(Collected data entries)
________________________
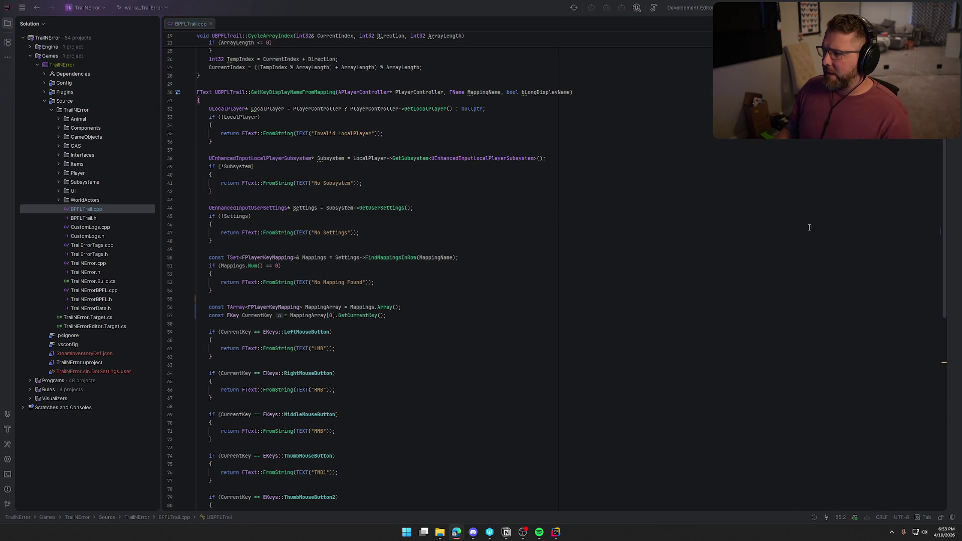
pyautogui.press('alt+Tab')
pyautogui.press('ctrl+shift+b')
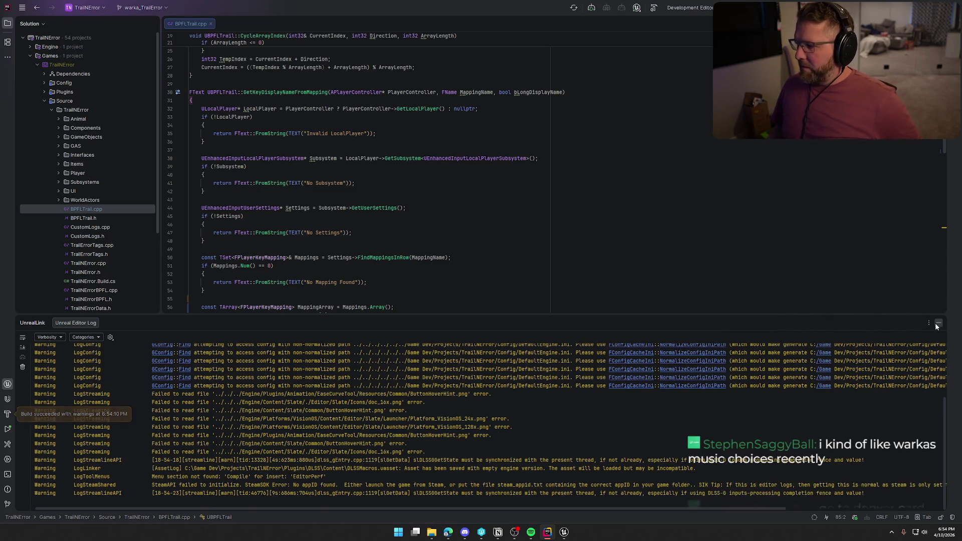
# Close the build log panel after the build succeeds with warnings
pyautogui.click(935, 323)
# Package Trail & Error for Windows into the Saved\Builds folder via Platforms > Package Project
pyautogui.click(564, 533)
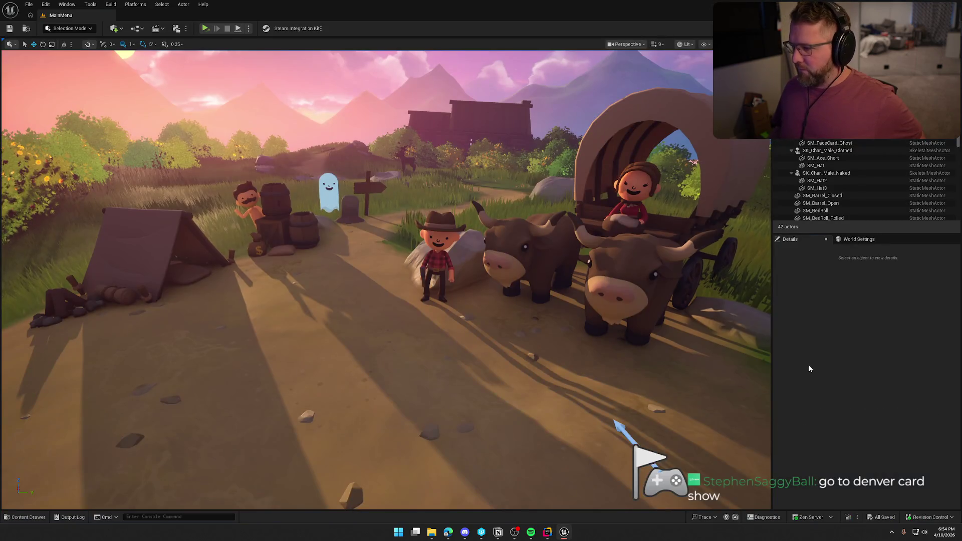
pyautogui.click(135, 5)
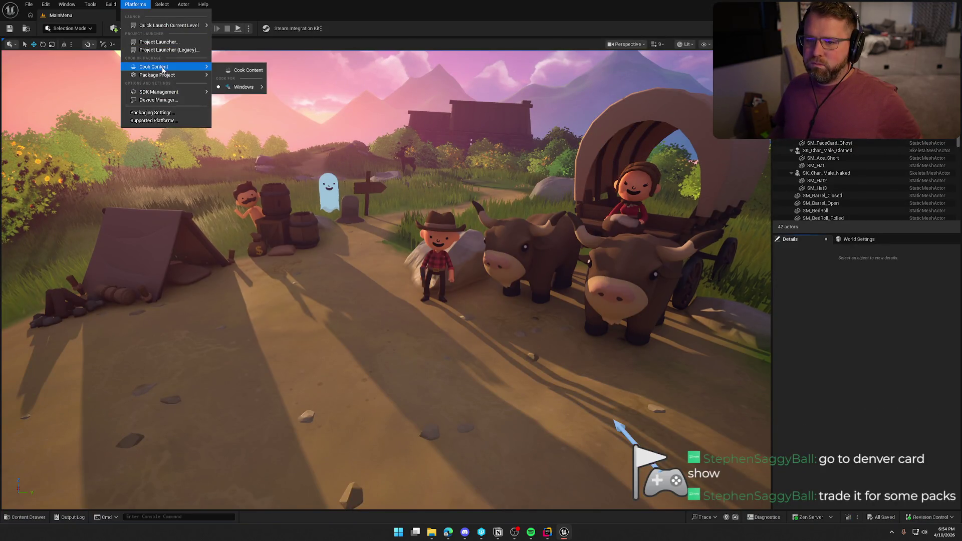
pyautogui.moveTo(180, 75)
pyautogui.click(246, 79)
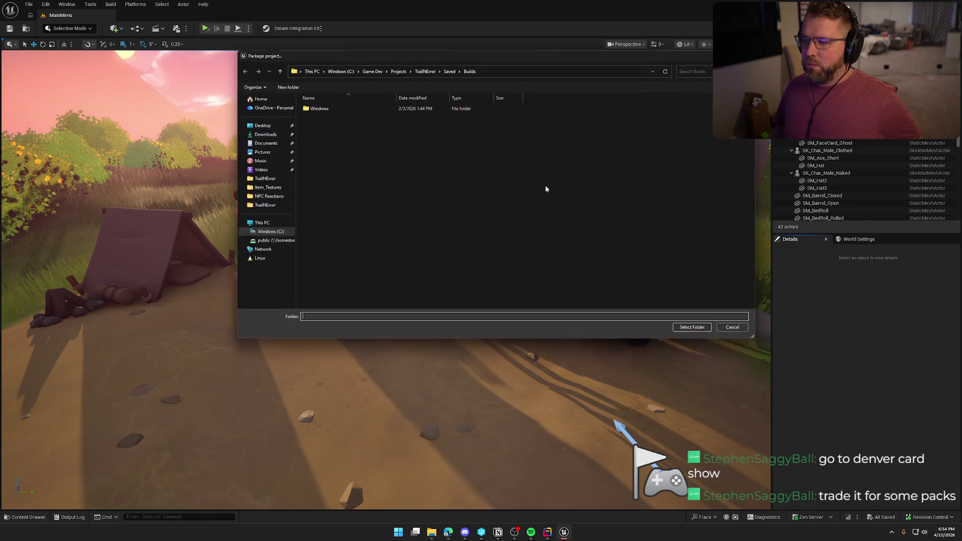
pyautogui.click(696, 331)
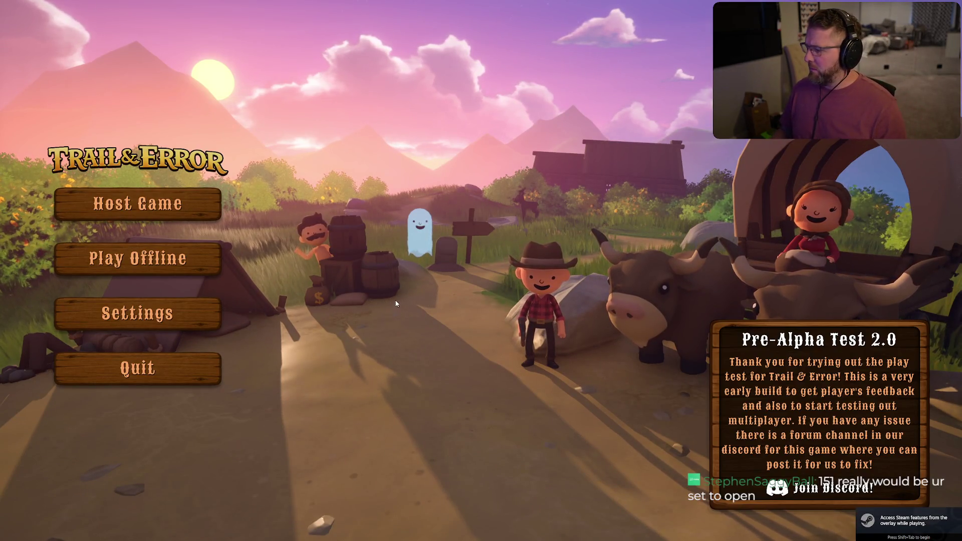
# Toggle the Steam overlay, then start a Play Offline game on Statistically Concerning difficulty
pyautogui.press('shift+Tab')
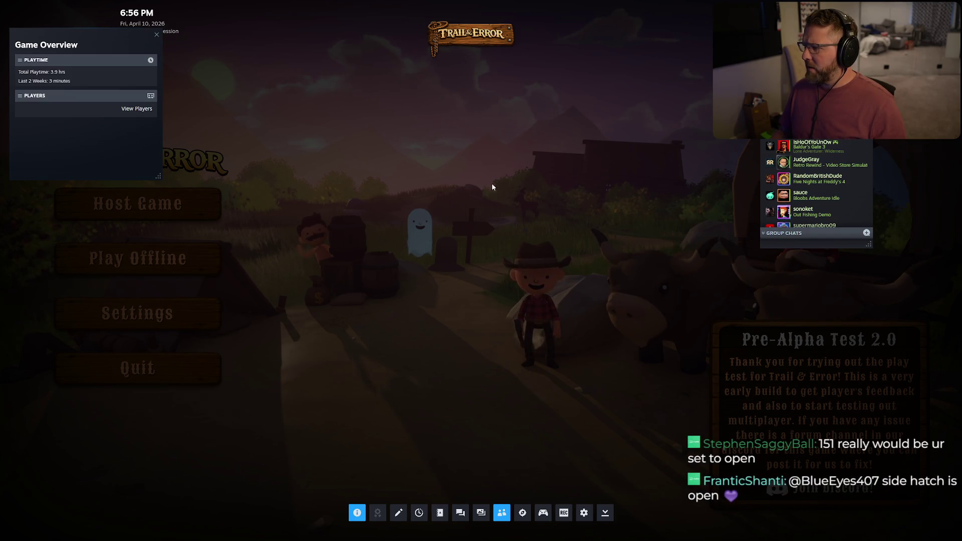
pyautogui.press('shift+Tab')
________________________
Omit the pictures and write out the remaining data exactly.

## ANSWER:
pyautogui.press('alt+Tab')
pyautogui.press('ctrl+shift+b')
# Close the build log panel after the build succeeds with warnings
pyautogui.click(935, 323)
# Package Trail & Error for Windows into the Saved\Builds folder via Platforms > Package Project
pyautogui.click(564, 533)
pyautogui.click(135, 5)
pyautogui.moveTo(180, 75)
pyautogui.click(246, 79)
pyautogui.click(696, 331)
# Toggle the Steam overlay, then start a Play Offline game on Statistically Concerning difficulty
pyautogui.press('shift+Tab')
pyautogui.press('shift+Tab')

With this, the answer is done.